Kim Sun-Yee, Sim Choon Kiat, Zhang Qiongyi, Tang Hui, Brunmeir Reinhard, Pan Hong, Karnani Neerja, Han Weiping, Zhang Kangling, Xu Feng
Singapore Institute for Clinical Sciences, Agency for Science, Technology and Research, Singapore, Republic of Singapore.
Department of Pharmacology and Toxicology, University of Texas Medical Branch, Galveston, Texas, United States of America.
PLoS One. 2016 Sep 8;11(9):e0162528. doi: 10.1371/journal.pone.0162528. eCollection 2016.

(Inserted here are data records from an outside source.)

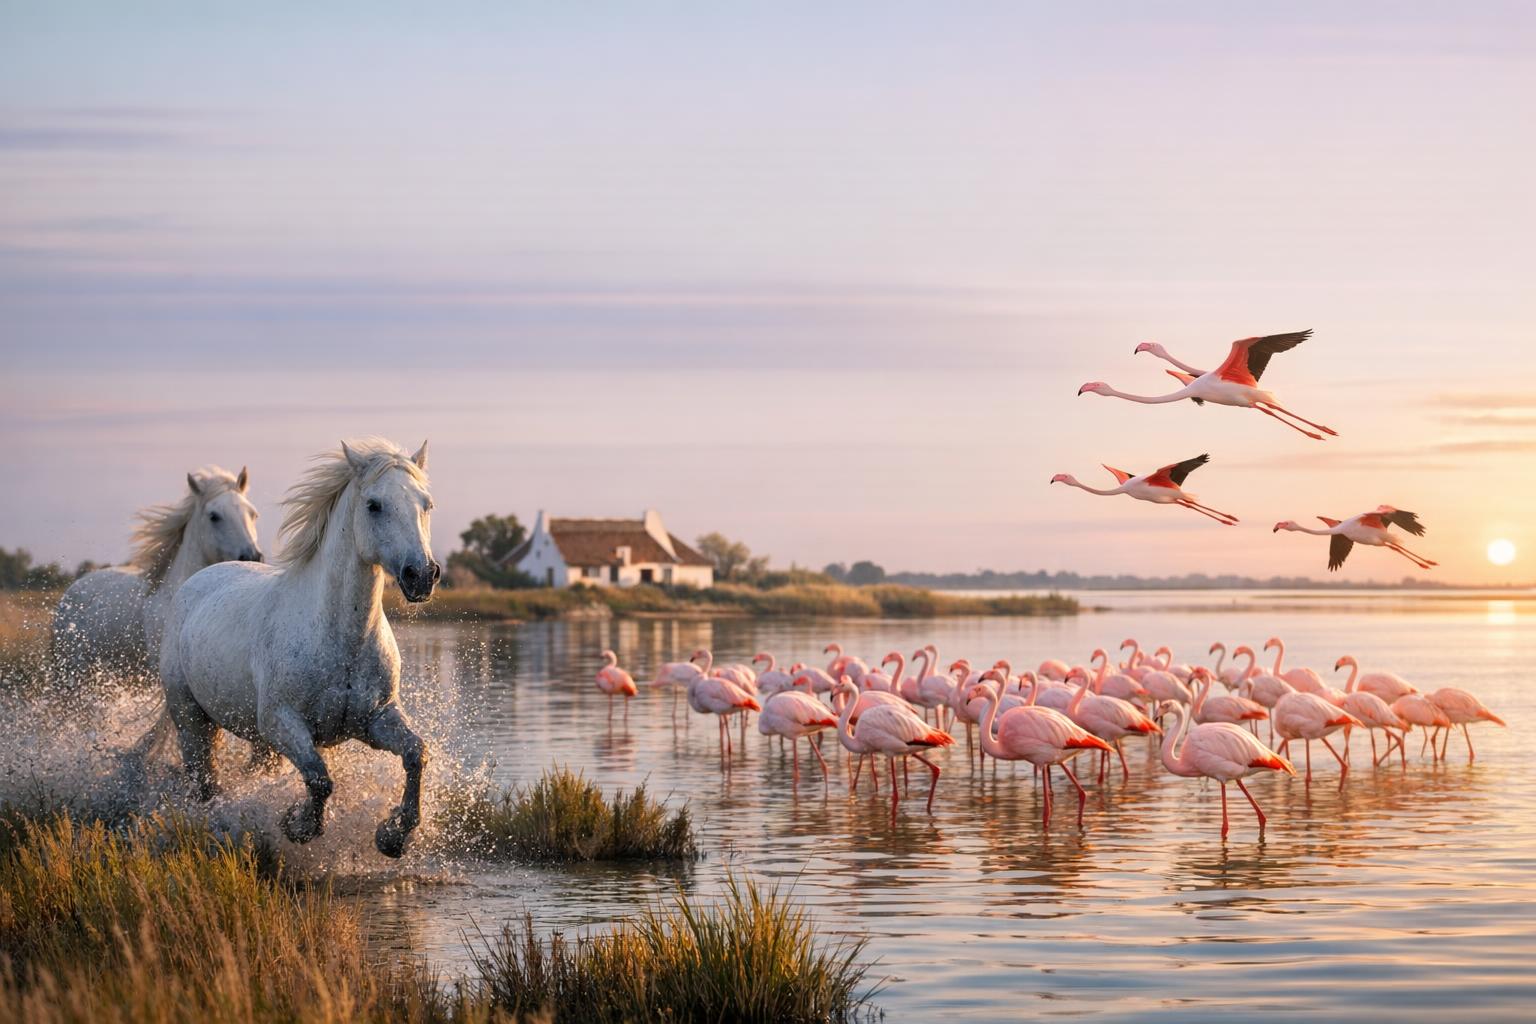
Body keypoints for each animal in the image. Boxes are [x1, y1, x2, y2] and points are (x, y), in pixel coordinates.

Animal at [157, 438, 439, 858]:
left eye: (426, 504)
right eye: (374, 505)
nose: (421, 575)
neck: (341, 641)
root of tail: (199, 579)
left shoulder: (376, 719)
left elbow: (416, 754)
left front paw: (392, 835)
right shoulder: (282, 722)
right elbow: (320, 779)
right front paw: (297, 824)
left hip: (257, 741)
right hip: (190, 719)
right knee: (202, 781)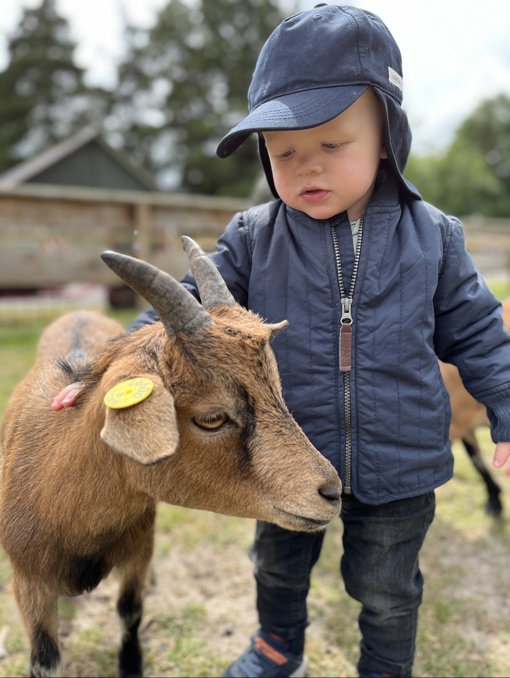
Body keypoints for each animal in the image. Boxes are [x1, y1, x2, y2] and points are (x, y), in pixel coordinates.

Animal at [0, 237, 341, 678]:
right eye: (212, 418)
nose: (331, 492)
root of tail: (78, 311)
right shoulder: (28, 581)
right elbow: (45, 658)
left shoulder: (138, 553)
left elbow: (130, 611)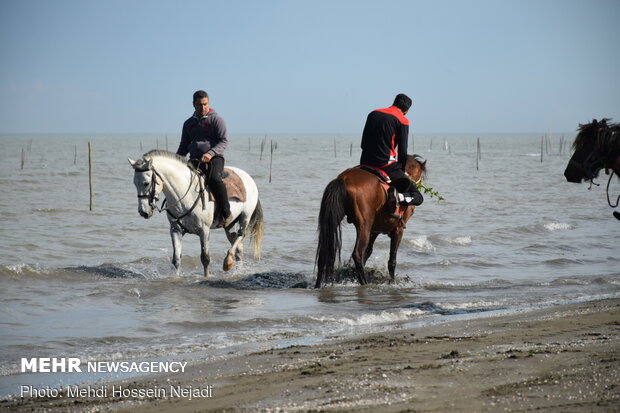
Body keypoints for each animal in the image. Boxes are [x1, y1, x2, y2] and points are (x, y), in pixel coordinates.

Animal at [128, 150, 264, 276]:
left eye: (146, 183)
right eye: (134, 183)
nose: (143, 212)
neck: (185, 195)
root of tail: (248, 177)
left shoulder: (204, 230)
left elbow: (205, 258)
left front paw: (206, 277)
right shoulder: (175, 230)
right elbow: (176, 260)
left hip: (245, 217)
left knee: (241, 235)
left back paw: (227, 262)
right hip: (229, 224)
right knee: (239, 249)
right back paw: (236, 270)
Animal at [314, 154, 426, 286]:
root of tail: (343, 179)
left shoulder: (375, 230)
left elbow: (368, 252)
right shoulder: (398, 230)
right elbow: (392, 260)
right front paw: (392, 282)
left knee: (324, 253)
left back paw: (318, 285)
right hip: (364, 226)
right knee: (357, 254)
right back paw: (365, 283)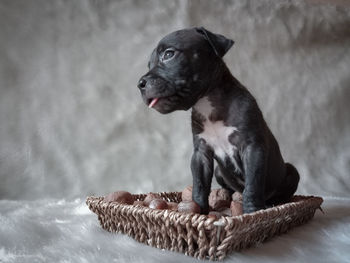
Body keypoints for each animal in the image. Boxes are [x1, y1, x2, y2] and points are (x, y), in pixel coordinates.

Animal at [138, 27, 300, 216]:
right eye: (149, 65)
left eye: (169, 54)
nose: (140, 84)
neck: (207, 103)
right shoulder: (201, 154)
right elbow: (200, 185)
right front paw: (199, 211)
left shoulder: (252, 149)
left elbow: (253, 185)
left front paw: (252, 211)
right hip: (219, 171)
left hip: (291, 172)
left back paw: (271, 204)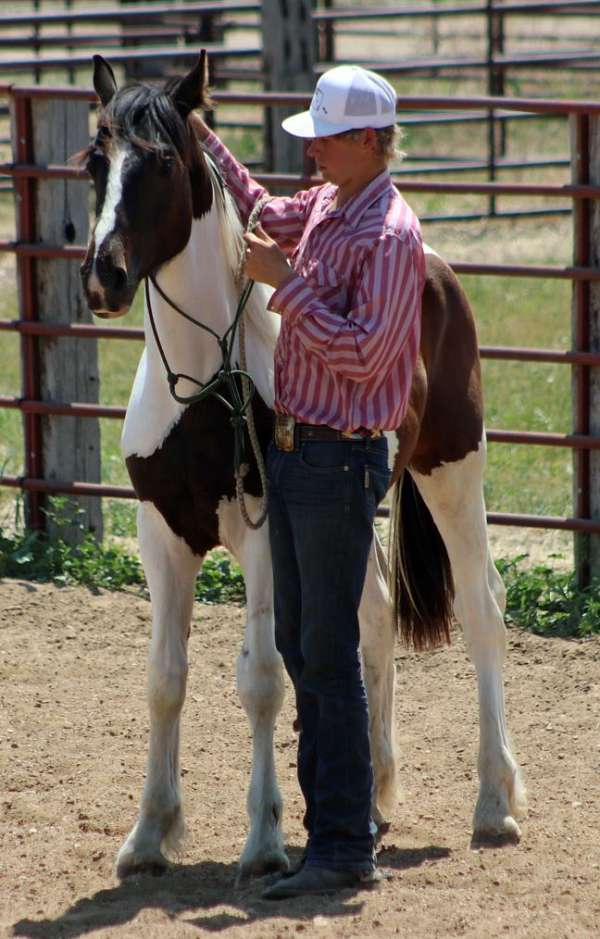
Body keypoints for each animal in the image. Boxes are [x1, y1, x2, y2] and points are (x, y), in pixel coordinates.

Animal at [81, 55, 524, 880]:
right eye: (96, 161)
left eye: (162, 162)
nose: (105, 277)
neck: (206, 382)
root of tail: (434, 264)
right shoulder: (162, 535)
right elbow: (164, 682)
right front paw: (149, 834)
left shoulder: (263, 535)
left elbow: (261, 678)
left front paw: (263, 841)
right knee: (374, 615)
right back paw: (375, 799)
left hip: (453, 471)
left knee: (483, 608)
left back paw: (495, 801)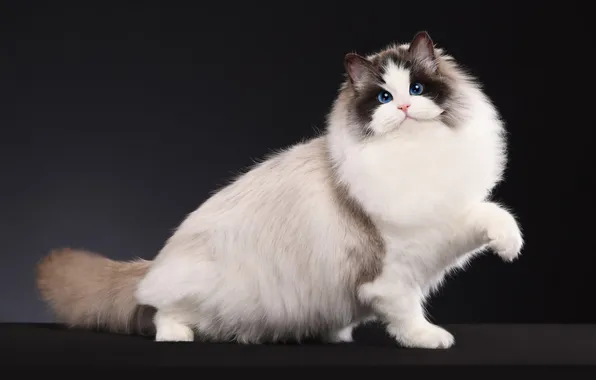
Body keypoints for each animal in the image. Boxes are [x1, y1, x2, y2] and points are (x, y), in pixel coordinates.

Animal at [36, 31, 520, 348]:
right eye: (383, 98)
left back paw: (335, 334)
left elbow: (492, 214)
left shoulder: (439, 226)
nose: (402, 107)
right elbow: (405, 310)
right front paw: (428, 338)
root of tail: (155, 263)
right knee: (160, 313)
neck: (414, 160)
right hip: (199, 288)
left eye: (417, 89)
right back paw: (178, 335)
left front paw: (509, 247)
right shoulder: (390, 269)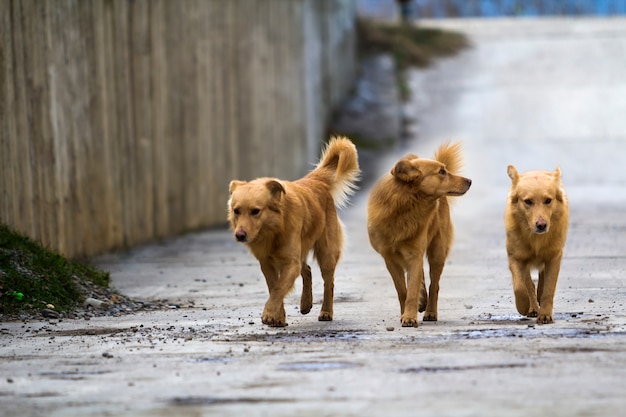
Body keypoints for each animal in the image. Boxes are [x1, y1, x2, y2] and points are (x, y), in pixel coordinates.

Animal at [227, 136, 358, 324]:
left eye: (255, 211)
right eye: (236, 211)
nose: (240, 235)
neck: (273, 230)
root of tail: (316, 181)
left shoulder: (290, 262)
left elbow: (278, 289)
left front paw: (269, 313)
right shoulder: (267, 263)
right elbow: (274, 287)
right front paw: (279, 317)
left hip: (326, 252)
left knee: (329, 282)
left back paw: (326, 312)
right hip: (301, 251)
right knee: (307, 270)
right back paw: (305, 304)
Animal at [366, 141, 468, 326]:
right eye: (441, 172)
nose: (470, 181)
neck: (405, 205)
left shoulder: (415, 253)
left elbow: (412, 290)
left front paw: (409, 316)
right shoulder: (389, 258)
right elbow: (402, 290)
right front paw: (405, 313)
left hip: (437, 252)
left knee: (434, 285)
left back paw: (430, 311)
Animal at [504, 164, 568, 324]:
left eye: (548, 200)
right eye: (528, 201)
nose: (541, 225)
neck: (535, 238)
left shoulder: (554, 257)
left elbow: (549, 289)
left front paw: (545, 314)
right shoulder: (516, 257)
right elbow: (520, 287)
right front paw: (523, 306)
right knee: (529, 283)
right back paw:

Lysine acetylation is an important post-translational modification in cell signaling. In acetylome studies, a high-quality pan-acetyl-lysine antibody is key to successful enrichment of acetylated peptides for subsequent mass spectrometry analysis. Here we show an alternative method to generate polyclonal pan-acetyl-lysine antibodies using a synthesized random library of acetylated peptides as the antigen. Our antibodies are tested to be specific for acetyl-lysine peptides/proteins via ELISA and dot blot. When pooled, five of our antibodies show broad reactivity to acetyl-lysine peptides, complementing a commercial antibody in terms of peptide coverage. The consensus sequence of peptides bound by our antibody cocktail differs slightly from that of the commercial antibody. Lastly, our antibodies are tested in a proof-of-concept to analyze the acetylome of HEK293 cells. In total we identified 1557 acetylated peptides from 416 proteins. We thus demonstrated that our antibodies are well-qualified for acetylome studies and can complement existing commercial antibodies.
赖氨酸乙酰化是细胞信号传导中一种重要的翻译后修饰。在乙酰化蛋白质组研究中,高质量的泛乙酰赖氨酸抗体是成功富集乙酰化肽段以供后续质谱分析的关键。在此,我们展示了一种使用合成的乙酰化肽段随机文库作为抗原生成多克隆泛乙酰赖氨酸抗体的替代方法。我们的抗体通过酶联免疫吸附测定(ELISA)和斑点印迹法检测,对乙酰赖氨酸肽段/蛋白质具有特异性。将我们的五种抗体混合后,对乙酰赖氨酸肽段具有广泛的反应性,在肽段覆盖范围方面可补充一种商业抗体。我们的抗体混合物所结合肽段的共有序列与商业抗体的略有不同。最后,我们的抗体在一个概念验证实验中用于分析人胚肾293(HEK293)细胞的乙酰化蛋白质组。我们总共从416种蛋白质中鉴定出1557个乙酰化肽段。因此,我们证明了我们的抗体非常适合用于乙酰化蛋白质组研究,并且可以补充现有的商业抗体。